Semantic Content: Adding Meaning to Structure
Semantic content, the sophisticated older sibling of structured content, is the key to unlocking a deeper understanding. It doesn't just organize information; it explains what the content means and how it connects to other information. Using technologies like RDF or vocabularies like schema.org, semantic content enriches structured content with context and relationships that machines—and humans—can understand, enlightening readers and enhancing their knowledge.
Think of it like this: structured content is a beautifully organized cookbook written in XML. Semantic content is the same cookbook, but with notes in the metadata that say, "This recipe pairs perfectly with that one," or "Use this ingredient as a substitute in case of dietary restrictions." It's all about adding meaning to the structure, making the content more intelligent and thus more informative.

Here’s another example: a structured content model might include a product name, description, and specifications in a table. Semantic content, however, would go further by explicitly defining relationships, such as "Product X is compatible with Product Y" or "Specification A is required for Feature B." This added layer of meaning allows AI systems to draw inferences, answer nuanced questions, and create contextually-relevant connections that structured content alone cannot.
Why You Need Semantic Structured Content Now
You might think, "This sounds great, but do I need semantic content right now?" The answer is an unequivocal yes. AI and machine learning systems are rapidly becoming central to how people access information, and they thrive on context. They need content that doesn't just say, "Here's some data," but also explains, "Here's why this matters and how it connects to everything else."

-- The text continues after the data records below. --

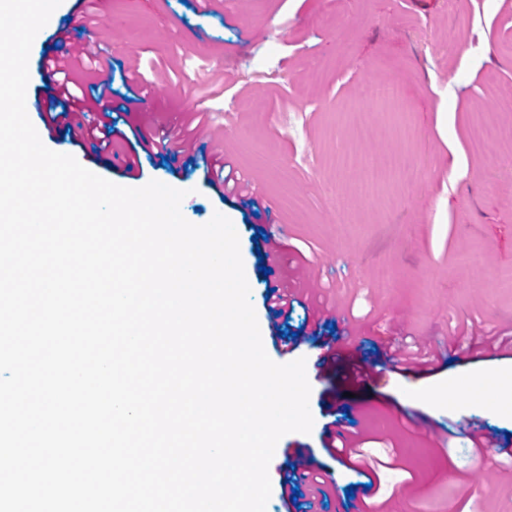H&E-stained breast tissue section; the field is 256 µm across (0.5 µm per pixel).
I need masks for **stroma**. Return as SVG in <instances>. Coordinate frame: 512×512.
<instances>
[{
	"label": "stroma",
	"mask_w": 512,
	"mask_h": 512,
	"mask_svg": "<svg viewBox=\"0 0 512 512\" xmlns=\"http://www.w3.org/2000/svg\"><path fill=\"white\" fill-rule=\"evenodd\" d=\"M80 4L62 0L28 65L37 66L44 43L74 52L98 41L111 84L76 77L118 117L123 154H97L30 112L43 144L121 186L158 180L186 190L181 212L191 223L227 216L266 353L279 364L306 360L314 425L279 440L266 512H308L280 489L296 449L334 483L322 512H340L346 488L363 483L323 446L337 419L358 421L373 451L398 448L416 478L414 493L395 490L380 512H512V486L491 478L512 483V457L496 451L475 461L463 431L471 421L493 438L512 436V396L476 394L512 376V358L489 343L512 332V282L503 278L512 269V145H479L474 134L479 109L512 124V0H108L101 28L81 18L65 25ZM317 65L323 74L314 80ZM140 77L152 81L151 94L140 95ZM390 79L405 84L404 101L366 105V86ZM199 102L208 108L204 141L160 161L146 138L187 125ZM344 151L397 154L406 167L365 197L355 190L363 168L336 166ZM126 154L139 158L134 172L122 167ZM220 155L253 182L263 213L213 188L206 171ZM263 230L277 242L266 259L254 241ZM383 266L391 284L376 276ZM286 282L327 292L330 311L299 305L288 318L273 316L264 289ZM291 332L299 345L282 353ZM407 334L431 345L432 372L386 375L360 401L316 368L326 341L354 336L352 354L371 363L380 345ZM421 417L446 429L447 448L421 430Z\"/></svg>",
	"instance_id": "obj_1"
}]
</instances>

For example, structured content can give users detailed specs and instructions if you write product documentation. Semantic content, however, can tell them how features relate, which configurations are compatible, and what scenarios call for specific actions. It helps AI systems answer complex user questions, create personalized recommendations, and support richer user experiences.

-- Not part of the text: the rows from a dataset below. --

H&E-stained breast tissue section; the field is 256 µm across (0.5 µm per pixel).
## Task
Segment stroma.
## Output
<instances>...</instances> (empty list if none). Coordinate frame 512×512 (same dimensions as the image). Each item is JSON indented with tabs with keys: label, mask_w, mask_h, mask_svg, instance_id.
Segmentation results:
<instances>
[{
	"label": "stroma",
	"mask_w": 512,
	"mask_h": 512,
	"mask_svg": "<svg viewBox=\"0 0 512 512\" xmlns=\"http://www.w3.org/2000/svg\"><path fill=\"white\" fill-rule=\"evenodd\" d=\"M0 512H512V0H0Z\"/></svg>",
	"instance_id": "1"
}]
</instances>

Without semantic content, your content is just an instruction manual;
with it, it becomes an intelligent assistant.

So, How Do You Get Started?
Transitioning from structured to semantic content might sound daunting, but it's more manageable than you think. Start by understanding the basics of semantic technologies like Resource Description Framework (RDF), JSON-LD, and Web Ontology Language (OWL).
Look at your content and identify key relationships—what connects to what, and how? Adopt semantic standards like schema.org or industry-specific vocabularies to ensure your content is machine-readable and interoperable.

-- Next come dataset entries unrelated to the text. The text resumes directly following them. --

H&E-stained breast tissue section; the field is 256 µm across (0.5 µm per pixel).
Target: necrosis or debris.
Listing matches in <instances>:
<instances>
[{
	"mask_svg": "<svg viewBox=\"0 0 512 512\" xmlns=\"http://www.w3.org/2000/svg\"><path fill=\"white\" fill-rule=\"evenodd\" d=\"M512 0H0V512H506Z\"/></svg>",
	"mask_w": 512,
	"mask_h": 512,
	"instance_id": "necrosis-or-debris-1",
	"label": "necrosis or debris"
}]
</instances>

Most importantly, you should collaborate with your team to weave semantic thinking into your content strategy.

The Natural Evolution of Technical Documentation
The shift from structured to semantic content represents a natural evolution in technical communication. As the demand for smarter systems and personalized user experiences grows, so does the need for content that not only organizes information but also makes it understandable to machines. By embracing semantic content, technical writers can not only meet today’s challenges but also help shape the future of intelligent communication systems.
Now is the time to lead this transformation.
Thank you for making this distinction! I've been wrestling with the difference between the kind of structured content I've been talking about, and the kind that tech comms folks talk about. The key is the semantic part -- base content and its structure on meaning and intent, not format.
You're saying we should actually do our jobs and stop phoning it in?
When I took my current position, the so-called user guides were screen descriptions: "Check the 'no widget' box if you don't want a widget." This for a complex piece of software with many ways to work depending on how you set it up. It took a lot of time to clear all that up and I'm still adding process-oriented guides: how-to's, special setups for special functions, tips and hacks.
So now artificial intelligence can take credit for the fact that I bothered to do my job.